READING TEXT:
You know....that makes sense.

After I posted the code earlier, it hit me that there just might be a table of contents in the LGP file.  On the other hand, I didn't bother to mention it because I had this feeling that all this was indeed old ground. :P  Either way, thanks for confirming my suspicion, LOL.

I guess that the existance of a table of contents in the LGP files would be how the current FF7 engine could cope with drastically modified LGP files.  This would mean that instead of having a table of contents hard-coded into the .exe file (which is what my code example assumed), it would perform the seekg commands using variables previously loaded with offset values from the table of contents.

But therein lies a potential problem, though:  The offsets needed to find the table of contents may be hardcoded into the .exe file anyway.  In all probability, if there are hardcoded offsets that determine the table of contents' beginning byte and ending byte in the LGP file, it would put a limit on how many files each LGP file can hold and still be recognized by FF7, due to the tunnel vision on the size of the contents listing that the hard-coded offset values are causing....right?

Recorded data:
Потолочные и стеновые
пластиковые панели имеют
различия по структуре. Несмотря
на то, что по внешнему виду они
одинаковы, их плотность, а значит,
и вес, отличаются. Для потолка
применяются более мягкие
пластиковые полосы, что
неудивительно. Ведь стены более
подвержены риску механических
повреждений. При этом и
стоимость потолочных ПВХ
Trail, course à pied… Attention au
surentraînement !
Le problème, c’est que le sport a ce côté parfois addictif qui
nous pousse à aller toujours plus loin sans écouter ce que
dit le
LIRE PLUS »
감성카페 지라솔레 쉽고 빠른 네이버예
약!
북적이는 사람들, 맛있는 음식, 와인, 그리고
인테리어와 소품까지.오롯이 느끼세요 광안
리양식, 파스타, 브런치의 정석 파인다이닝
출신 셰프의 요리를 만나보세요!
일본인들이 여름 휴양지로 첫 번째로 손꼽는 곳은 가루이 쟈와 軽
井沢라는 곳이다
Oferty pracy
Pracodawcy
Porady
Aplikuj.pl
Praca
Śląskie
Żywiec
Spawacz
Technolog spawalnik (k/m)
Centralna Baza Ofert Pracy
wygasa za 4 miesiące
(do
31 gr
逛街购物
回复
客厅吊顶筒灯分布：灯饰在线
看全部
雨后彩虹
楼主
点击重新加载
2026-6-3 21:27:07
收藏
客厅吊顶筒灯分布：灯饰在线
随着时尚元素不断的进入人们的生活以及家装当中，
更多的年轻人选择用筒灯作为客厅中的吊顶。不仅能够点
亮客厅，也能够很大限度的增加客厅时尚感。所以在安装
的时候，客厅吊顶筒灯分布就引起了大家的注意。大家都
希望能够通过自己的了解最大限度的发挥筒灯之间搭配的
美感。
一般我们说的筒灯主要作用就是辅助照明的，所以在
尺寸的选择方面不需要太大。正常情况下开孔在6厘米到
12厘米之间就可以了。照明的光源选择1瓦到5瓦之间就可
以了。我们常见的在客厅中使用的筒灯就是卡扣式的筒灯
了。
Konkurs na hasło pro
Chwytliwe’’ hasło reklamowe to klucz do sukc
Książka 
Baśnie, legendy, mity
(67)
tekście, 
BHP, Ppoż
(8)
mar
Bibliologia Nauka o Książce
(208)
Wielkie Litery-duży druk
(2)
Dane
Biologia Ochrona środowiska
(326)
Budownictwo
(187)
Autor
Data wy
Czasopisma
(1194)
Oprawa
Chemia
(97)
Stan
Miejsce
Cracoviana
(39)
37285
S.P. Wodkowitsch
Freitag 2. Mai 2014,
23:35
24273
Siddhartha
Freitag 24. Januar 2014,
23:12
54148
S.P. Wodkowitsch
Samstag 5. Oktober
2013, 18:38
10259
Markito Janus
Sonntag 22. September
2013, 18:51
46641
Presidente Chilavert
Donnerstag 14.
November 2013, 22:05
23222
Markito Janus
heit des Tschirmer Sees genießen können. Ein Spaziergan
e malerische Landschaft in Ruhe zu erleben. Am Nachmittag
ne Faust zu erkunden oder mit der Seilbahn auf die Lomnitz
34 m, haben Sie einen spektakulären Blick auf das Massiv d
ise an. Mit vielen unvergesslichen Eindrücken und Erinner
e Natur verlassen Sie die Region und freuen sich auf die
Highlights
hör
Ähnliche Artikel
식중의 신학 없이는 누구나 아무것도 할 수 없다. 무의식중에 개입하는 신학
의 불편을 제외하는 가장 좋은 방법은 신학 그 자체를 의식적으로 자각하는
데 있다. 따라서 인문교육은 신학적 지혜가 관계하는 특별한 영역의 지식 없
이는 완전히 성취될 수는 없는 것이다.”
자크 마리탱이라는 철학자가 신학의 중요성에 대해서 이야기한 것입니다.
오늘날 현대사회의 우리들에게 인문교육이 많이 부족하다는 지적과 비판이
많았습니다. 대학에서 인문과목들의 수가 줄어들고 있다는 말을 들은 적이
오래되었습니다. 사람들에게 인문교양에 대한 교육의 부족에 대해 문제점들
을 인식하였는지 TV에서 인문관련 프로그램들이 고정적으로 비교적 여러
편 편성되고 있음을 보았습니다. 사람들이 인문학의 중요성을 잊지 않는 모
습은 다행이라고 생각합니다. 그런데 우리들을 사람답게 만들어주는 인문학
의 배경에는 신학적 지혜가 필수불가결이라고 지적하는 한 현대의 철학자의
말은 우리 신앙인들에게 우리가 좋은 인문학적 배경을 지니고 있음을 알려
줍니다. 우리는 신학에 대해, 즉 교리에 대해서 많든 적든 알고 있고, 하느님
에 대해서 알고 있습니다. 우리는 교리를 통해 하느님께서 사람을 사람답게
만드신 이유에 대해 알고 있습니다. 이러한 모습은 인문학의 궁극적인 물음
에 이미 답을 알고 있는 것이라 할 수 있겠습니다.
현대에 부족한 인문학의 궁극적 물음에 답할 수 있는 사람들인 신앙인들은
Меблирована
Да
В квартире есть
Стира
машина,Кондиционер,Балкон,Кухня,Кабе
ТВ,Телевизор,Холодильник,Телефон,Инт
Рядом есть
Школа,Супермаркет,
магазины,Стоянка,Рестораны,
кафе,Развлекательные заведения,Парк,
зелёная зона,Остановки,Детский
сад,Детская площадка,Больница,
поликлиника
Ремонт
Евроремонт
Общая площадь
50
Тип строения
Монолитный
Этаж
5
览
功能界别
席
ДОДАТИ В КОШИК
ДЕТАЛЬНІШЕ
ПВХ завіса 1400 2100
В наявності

INSTRUCTIONS TO FOLLOW:
Please duplicate the entire post about FF7's LGP files word for word. The records have no connection to the post about FF7's LGP files.

THE COMPLETED TASK:
You know....that makes sense.

After I posted the code earlier, it hit me that there just might be a table of contents in the LGP file.  On the other hand, I didn't bother to mention it because I had this feeling that all this was indeed old ground. :P  Either way, thanks for confirming my suspicion, LOL.

I guess that the existance of a table of contents in the LGP files would be how the current FF7 engine could cope with drastically modified LGP files.  This would mean that instead of having a table of contents hard-coded into the .exe file (which is what my code example assumed), it would perform the seekg commands using variables previously loaded with offset values from the table of contents.

But therein lies a potential problem, though:  The offsets needed to find the table of contents may be hardcoded into the .exe file anyway.  In all probability, if there are hardcoded offsets that determine the table of contents' beginning byte and ending byte in the LGP file, it would put a limit on how many files each LGP file can hold and still be recognized by FF7, due to the tunnel vision on the size of the contents listing that the hard-coded offset values are causing....right?